Ontario construction employers preparing for worker safety during April 8 solar eclipse

Employers must protect workers from potential eye damage during event, says IHSA

Ontario construction employers preparing for worker safety during April 8 solar eclipse

On April 8, a solar eclipse will take place. The Moon will come between the Earth and the Sun  and cast a shadow on Earth.

The short time it will take place could be a danger to workers’ eyes, and employers are buckling down to ensure their safety.

The Ontario General Contractors Association Safety Advisory Committee (OGCA) has released a bulletin to ensure worker safety during the event, according to a report.

“The ICI construction industry is prepared for this solar event and has communicated the potential hazards as well as how to avoid said hazards to their workers in advance of the event,” said Giovanni Cautillo, OGCA president, according to the report from Daily Commercial News.

“It is not seen as an overly serious event since the duration is from one to five minutes, but it is recognized as one that has the potential to cause harm to eyesight as well as the potential for distraction, especially for linear road work.”

Most members of the committee had drawn up a policy and planned toolbox talks. The committee also said that employers performing linear roadwork should have their workers take a break and remove themselves from roadwork for that period since drivers might be distracted, said Cautillo.

Drivers may even think it’s a good idea to videotape the event, even if driving, and that could increase the hazard, according to committee members.

“The potential for distraction is high,” said Cautillo in the report.

“Let’s hope that this solar eclipse does not harm any workers anywhere.”

What are the safety precautions for solar eclipse?

The Infrastructure Health & Safety Association (IHSA) noted that since this year’s total solar eclipse will take place during the normal workday, “employers have a duty to inform workers who work outside about the risks of looking at the eclipse”.

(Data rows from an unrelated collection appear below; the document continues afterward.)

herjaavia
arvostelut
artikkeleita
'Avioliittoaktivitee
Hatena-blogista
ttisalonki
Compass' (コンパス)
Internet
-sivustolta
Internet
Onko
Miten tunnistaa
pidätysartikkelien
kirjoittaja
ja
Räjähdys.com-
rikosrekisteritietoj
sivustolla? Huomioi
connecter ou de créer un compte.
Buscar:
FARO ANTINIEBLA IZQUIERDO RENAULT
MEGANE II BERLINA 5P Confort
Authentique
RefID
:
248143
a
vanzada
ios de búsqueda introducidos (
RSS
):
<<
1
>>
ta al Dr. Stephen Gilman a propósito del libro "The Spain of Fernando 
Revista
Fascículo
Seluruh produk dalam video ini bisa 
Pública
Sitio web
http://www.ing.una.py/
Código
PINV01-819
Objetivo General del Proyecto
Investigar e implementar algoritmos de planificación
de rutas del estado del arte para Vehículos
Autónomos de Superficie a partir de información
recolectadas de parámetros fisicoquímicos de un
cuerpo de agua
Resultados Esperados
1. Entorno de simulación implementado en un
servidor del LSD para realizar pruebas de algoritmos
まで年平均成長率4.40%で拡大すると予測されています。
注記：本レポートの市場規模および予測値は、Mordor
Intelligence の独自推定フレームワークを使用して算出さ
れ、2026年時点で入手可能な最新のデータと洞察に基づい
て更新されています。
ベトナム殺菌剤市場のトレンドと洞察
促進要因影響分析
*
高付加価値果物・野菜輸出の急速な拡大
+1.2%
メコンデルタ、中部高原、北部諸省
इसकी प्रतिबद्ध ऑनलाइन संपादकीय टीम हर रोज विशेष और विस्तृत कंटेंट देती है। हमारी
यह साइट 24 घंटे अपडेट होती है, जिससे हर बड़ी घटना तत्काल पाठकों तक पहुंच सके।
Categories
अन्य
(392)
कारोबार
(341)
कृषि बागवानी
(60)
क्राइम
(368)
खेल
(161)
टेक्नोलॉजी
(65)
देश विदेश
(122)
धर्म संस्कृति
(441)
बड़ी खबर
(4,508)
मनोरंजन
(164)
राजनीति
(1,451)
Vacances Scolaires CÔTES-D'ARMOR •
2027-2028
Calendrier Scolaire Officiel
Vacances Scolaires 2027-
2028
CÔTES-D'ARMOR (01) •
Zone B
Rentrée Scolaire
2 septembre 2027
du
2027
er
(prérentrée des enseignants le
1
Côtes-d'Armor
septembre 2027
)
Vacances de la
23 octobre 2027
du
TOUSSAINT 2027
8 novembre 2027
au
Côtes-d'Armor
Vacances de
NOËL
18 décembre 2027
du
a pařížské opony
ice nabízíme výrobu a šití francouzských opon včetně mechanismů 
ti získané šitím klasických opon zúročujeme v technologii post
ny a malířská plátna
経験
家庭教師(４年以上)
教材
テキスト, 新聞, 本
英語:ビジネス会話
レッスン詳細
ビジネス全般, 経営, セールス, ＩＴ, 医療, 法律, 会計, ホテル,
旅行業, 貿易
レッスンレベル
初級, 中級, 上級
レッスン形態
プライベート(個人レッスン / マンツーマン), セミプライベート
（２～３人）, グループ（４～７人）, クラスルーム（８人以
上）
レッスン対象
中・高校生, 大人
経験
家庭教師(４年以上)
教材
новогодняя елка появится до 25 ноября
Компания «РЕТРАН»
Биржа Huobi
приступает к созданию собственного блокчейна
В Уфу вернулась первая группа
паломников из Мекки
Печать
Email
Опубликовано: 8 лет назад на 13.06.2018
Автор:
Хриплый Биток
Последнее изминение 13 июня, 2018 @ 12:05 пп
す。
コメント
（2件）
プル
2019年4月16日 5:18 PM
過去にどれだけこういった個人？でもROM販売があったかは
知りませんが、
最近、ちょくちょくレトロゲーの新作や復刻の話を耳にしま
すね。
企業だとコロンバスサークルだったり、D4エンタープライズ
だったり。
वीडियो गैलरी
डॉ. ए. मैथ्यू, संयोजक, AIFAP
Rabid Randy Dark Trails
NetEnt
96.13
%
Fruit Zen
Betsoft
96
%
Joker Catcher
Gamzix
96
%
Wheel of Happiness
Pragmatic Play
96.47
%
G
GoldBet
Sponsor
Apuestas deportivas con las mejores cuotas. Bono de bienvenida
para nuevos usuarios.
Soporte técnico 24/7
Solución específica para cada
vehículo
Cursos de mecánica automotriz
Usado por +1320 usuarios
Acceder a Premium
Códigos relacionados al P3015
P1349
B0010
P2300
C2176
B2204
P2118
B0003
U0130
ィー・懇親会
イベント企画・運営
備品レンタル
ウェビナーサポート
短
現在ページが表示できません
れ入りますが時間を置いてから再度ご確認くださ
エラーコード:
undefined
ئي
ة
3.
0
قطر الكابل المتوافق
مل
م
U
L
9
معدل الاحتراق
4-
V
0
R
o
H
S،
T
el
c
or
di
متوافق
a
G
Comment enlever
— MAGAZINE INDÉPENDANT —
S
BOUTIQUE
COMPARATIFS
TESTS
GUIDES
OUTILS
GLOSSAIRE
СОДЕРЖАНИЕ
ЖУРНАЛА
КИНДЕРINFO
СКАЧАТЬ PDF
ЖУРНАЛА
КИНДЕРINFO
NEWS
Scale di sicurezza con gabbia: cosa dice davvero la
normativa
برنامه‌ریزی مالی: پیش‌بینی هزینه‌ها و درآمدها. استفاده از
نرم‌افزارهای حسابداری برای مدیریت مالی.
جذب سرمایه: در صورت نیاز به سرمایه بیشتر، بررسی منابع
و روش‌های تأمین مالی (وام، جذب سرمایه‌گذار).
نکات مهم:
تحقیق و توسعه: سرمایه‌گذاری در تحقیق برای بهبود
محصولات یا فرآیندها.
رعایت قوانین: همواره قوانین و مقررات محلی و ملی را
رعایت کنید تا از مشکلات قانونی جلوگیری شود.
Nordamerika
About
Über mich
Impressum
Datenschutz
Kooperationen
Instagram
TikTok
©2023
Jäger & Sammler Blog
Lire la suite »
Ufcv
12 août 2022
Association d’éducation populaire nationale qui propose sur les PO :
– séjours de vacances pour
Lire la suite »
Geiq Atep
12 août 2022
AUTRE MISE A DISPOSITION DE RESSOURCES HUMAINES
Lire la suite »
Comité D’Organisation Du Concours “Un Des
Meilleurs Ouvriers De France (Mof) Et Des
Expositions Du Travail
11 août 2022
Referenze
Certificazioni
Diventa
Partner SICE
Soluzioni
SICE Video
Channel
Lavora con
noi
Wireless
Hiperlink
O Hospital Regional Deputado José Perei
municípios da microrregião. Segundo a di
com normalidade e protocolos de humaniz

To protect workers, employers can do the following, according to IHSA

  • Deliver a safety talk to inform workers of the health risks that come with looking at the sun, including during an eclipse.
  • Complete a hazard analysis that accounts for the change in conditions and tasks being completed during the eclipse. Review the analysis with workers.
  • A total eclipse creates temporary darkness. Ensure the jobsite is adequately lit and that workers wear high-visibility clothing.
  • Inform workers of safe ways to view the eclipse, emphasizing the importance of using approved eye protection, not makeshift filters.
  • Set up a designated eclipse-viewing area—with proper equipment such as ISO-approved solar viewers or pinhole cameras—where interested workers can observe the event safely.
  • Let workers know to seek immediate medical help if they experience health issues during the eclipse.

“The sun’s ultraviolet (UV) light can harm the sensitive cells in your eyes. Overexposure to UV light can cause symptoms including blurry or distorted vision and blind spots. It can also contribute to longer-term vision problems,” said IHSA.

“The only safe way to directly look at a solar eclipse is by using eclipse glasses or solar viewers that meet the ISO 12312-2 standard. These devices have been tested and are certified to filter enough sunlight and solar radiation to ensure your eyes are protected when viewing an eclipse.”

IHSA noted that it is not safe to view an eclipse with:

  1. Regular sunglasses, no matter how dark they are. (ISO-certified solar filters are 1,000 times darker than ordinary sunglass lenses.)
  2. A camera, telescope, or binoculars, unless they are fitted with filters specifically designed for solar viewing.
  3. A welder’s mask with a filter rating below Shade 14.

Meanwhile, the Canadian Space Agency noted that those who don't have special glasses designed for eclipse watching, can build an eclipse projector and use it to watch the event.

Agency shared the following steps to build the projector:

  1. Open the box and, using tape, cover one of the inner sides with white paper.
  2. On the opposite side of the white paper, cut two holes side by side and at least 10 cm apart (one for the Sun, the other to look in).
  3. Cover the Sun hole with aluminum foil and tape it in place.
  4. Grab your pin and poke a tiny hole in the aluminum foil.
  5. Seal the box tightly.
  6. Decorate the outside of your new projector to make it your own! (optional)

Here’s how to use the eclipse projector:

  1. Turn your back to the Sun.
  2. Look through the eye hole and try to position yourself so that you see a projection of the Sun on the white paper.
  3. When the Moon starts going over the Sun, you will see its shadow slowly covering the Sun.